The federal complaint, which was actually filed weeks ago by the U.S Attorney for the Eastern District, notes that Harris told the NYPD after the first arrest that she was walking through a “Jewish neighborhood.” It also said she acknowledged saying “Fuck you Jews” at some point during the three separate assaults. It includes a warrant for Harris’s arrest. Schreibersdorf said this means the government could take her as soon as she’s released from the hospital and hold her on bail.

“She will potentially have been stable at that point,” she explained. “And the worst thing you could do to somebody who's just been stabilized is to incarcerate them. So it's actually creating the exact problem that these bail laws were designed to remedy, which is to stop using jail for people who have mental illness.”

A spokesman for the U.S. Attorney’s Office in the Eastern District said the government would wait for Harris to be arraigned on local charges.

The Brooklyn District Attorney’s office said the top count in the indictment is assault in the third degree as a hate crime, a low-level felony which is no longer eligible for bail. A spokesman declined to comment on the new federal charges.

Kami Chavis, a law professor who directs the Criminal Justice Program at Wake Forest University School of Law, is an expert on hate crime laws and said it’s important for the federal government to step in and file charges. But she said it’s unusual for the federal government to do so when the local prosecutor has already taken action. She questioned whether there could be political overtones given the controversy over New York’s new bail reform.
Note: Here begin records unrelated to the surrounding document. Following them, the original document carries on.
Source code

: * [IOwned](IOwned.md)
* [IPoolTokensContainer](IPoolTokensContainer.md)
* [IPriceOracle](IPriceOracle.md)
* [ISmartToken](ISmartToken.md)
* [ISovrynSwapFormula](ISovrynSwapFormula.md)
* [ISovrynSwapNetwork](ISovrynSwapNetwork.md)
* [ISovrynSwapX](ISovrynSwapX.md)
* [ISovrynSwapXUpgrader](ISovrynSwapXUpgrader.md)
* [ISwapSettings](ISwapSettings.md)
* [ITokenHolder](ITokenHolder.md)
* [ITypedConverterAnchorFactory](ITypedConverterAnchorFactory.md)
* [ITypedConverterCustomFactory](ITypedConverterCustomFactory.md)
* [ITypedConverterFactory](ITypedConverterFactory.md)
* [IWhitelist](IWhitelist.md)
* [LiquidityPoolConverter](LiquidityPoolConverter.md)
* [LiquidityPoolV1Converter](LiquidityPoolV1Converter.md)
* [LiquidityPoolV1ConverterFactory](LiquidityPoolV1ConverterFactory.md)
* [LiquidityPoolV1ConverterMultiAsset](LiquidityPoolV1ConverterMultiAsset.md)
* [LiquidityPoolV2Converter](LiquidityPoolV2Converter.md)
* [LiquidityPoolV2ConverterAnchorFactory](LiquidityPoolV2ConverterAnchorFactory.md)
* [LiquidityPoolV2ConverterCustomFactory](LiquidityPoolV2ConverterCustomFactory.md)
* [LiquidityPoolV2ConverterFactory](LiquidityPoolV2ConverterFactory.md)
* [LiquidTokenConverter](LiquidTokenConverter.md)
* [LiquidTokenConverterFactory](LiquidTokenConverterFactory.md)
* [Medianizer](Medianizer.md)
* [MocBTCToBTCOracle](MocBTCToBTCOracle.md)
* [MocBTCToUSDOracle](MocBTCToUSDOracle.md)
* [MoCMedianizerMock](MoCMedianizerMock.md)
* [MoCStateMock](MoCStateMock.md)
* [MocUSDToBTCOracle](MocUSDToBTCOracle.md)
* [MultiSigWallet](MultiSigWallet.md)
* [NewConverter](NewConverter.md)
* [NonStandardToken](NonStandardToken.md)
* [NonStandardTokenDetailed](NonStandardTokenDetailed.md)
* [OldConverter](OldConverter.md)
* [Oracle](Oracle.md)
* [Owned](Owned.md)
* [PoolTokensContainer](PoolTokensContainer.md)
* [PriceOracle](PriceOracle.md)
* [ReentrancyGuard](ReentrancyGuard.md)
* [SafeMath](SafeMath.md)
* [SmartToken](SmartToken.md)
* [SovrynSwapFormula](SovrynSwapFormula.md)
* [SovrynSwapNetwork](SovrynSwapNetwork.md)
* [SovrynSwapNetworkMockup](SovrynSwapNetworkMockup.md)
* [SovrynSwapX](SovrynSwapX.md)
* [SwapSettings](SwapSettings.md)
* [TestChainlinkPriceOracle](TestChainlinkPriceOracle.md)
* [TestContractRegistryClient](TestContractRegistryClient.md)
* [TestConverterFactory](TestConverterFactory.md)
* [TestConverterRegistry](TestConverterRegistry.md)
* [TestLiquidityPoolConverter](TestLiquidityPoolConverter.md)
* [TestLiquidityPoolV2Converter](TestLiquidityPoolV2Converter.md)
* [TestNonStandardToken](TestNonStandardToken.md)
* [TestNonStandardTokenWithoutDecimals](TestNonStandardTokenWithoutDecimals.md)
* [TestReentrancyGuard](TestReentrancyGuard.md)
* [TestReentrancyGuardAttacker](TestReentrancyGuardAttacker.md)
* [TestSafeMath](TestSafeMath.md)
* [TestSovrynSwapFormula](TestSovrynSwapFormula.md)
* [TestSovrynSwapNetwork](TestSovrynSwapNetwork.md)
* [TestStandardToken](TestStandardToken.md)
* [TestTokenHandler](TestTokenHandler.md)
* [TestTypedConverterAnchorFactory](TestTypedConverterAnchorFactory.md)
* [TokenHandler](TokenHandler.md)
“There’s been an uptick in hate crimes since 2016,” she noted. “Why now? Why this case? There’s so many other horrific cases where the federal government has not intervened.”

But some Jewish leaders applauded the government’s action. Rabbi David Niederman, head of United Jewish Organizations, called the decision to file hate crime charges against Harris a powerful message.

“When you commit a hate crime, you should know, it could be not only punishable by New York City state penal code but it can be a federal crime,” he said.